Written by Lam Jian Wyn, The Edge
Non-governmental organisation Research for Social Advancement (REFSA) has come to the defense of DAP Selangor executive councillors (excos) Ronnie Liu and Ean Yong Hian Wah who have been accused of misusing state allocations on the blog t4tbh.blogspot.com (Truth for Teoh Beng Hock).
The blog claims that Teoh, who died under mysterious circumstances following his interrogation at the Malaysian Anti-Corruption Commission (MACC) building in Shah Alam on July 16, had evidence concerning the misuse of the allocations.
In a statement issued on Saturday, REFSA adviser Richard Yeoh dismissed the claims made against the excos as “a malicious attempt to defame members of the Selangor state exco and to mislead the public and to discredit the state leadership”.
“It is a fact that all such allocations are approved and paid by the Land Office. These payments are usually approved and signed for by the assistant district officer on behalf of the district officer. Payment is then made to the approved recipient. In the process, all payments must be properly supported by documents. Thus, in these cases, all payments are fully supported by vouchers, receipts, invoices and photographic evidence of the programme or the project concerned,” Yeoh says.
The blog has posted scanned images of allegedly lists of projects in the Sungai Pelek constituency and hand-written calculations which claim to detail the breakdown of the fund allocations.
“This system has been in place for many years and was handed down from previous Barisan Nasional administrations,” Yeoh says. “Since early this year, full details of all such payments had been posted on [Ronnie] Liu's blog with full details such as the programme dates, the amounts and cheque numbers, and the relevant receipts,” Yeoh adds.
Yeoh highlights some of the accusations in the blog, which identifies Wong Chuan How as a contractor who was a major beneficiary of projects and contracts awarded by Liu.
“Wong is in fact a special assistant to Liu and also a Sepang councilor. Some cheques were made out to him as he handled miscellaneous payments in connection with some projects and programmes.
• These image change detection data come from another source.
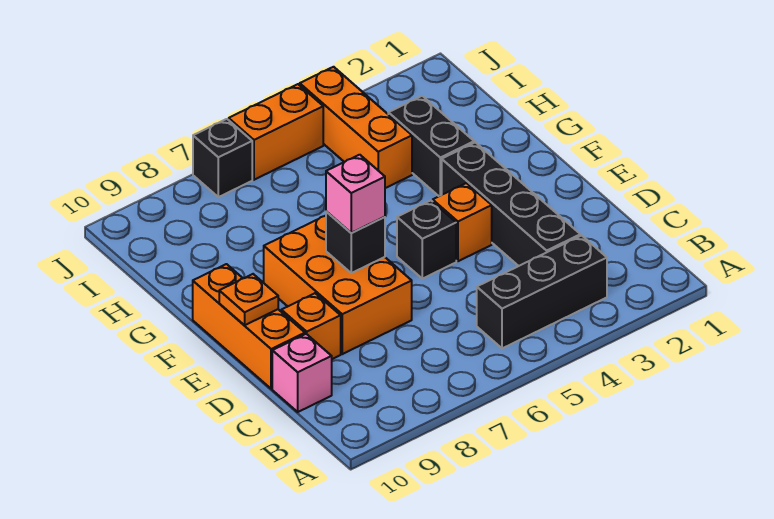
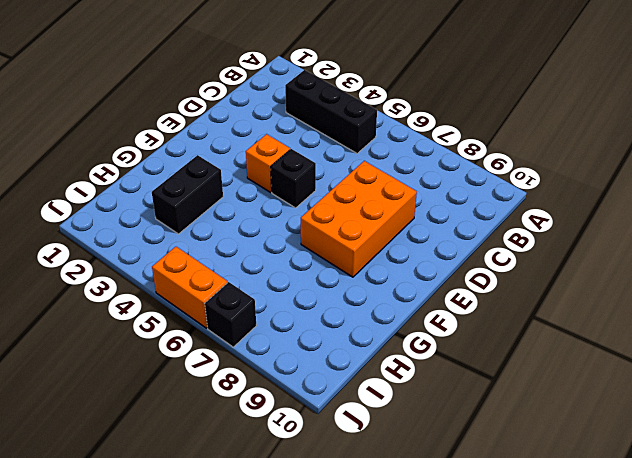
none -> black brick C3:F3 level 1
none -> pink brick C10 level 1
none -> orange brick D9 level 1

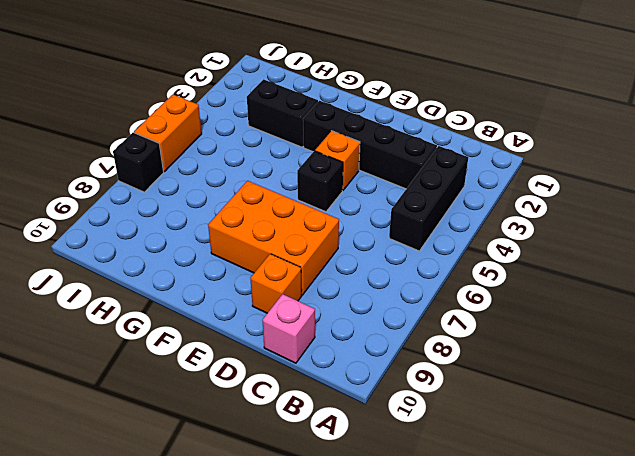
none -> orange brick D10:F10 level 1
none -> orange brick H4:J4 level 1
none -> black brick E7 level 2

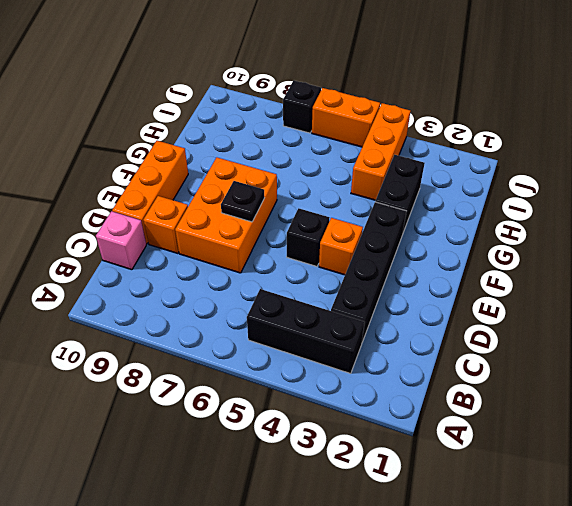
black plate E7 level 2 -> black brick E7 level 2
none -> orange plate E10 level 2
none -> pink brick E7 level 3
These payments are also documented and supported with receipts and vouchers which may be inspected if necessary,” Yeoh says.
He goes on to question the veracity of the claims made in the blog, stating that some of the examples on the blog were of events that went back to before March 2008, before Liu and Yong had been elected.
He also refutes a claim that funds were used to buy hampers for village chiefs in Seberang Perai as “far-fetched”, as the state land office would not approve funds for programmes outside the constituency, “let alone outside the state”.
Yeoh also dismisses claims that the DAP takes commission from all the payments as “ludicrous”.
“The amounts are paid in full to the recepients and there has been no complaint on this to date,” he says, before reiterating that the blogger had not produced proof of the allegations.
“Civil society demands that the offending blog article be withdrawn immediately and a apology be tendered to Liu and Ean Yong, failing which further action deemed fit should be taken,” he said.
Yong had lodged a police report last Sunday against the blog, and was considering filing a similar report to the Malaysian Communication and Multimedia Commission.
It is unclear if action can be taken against the blog, as the author remains unidentified.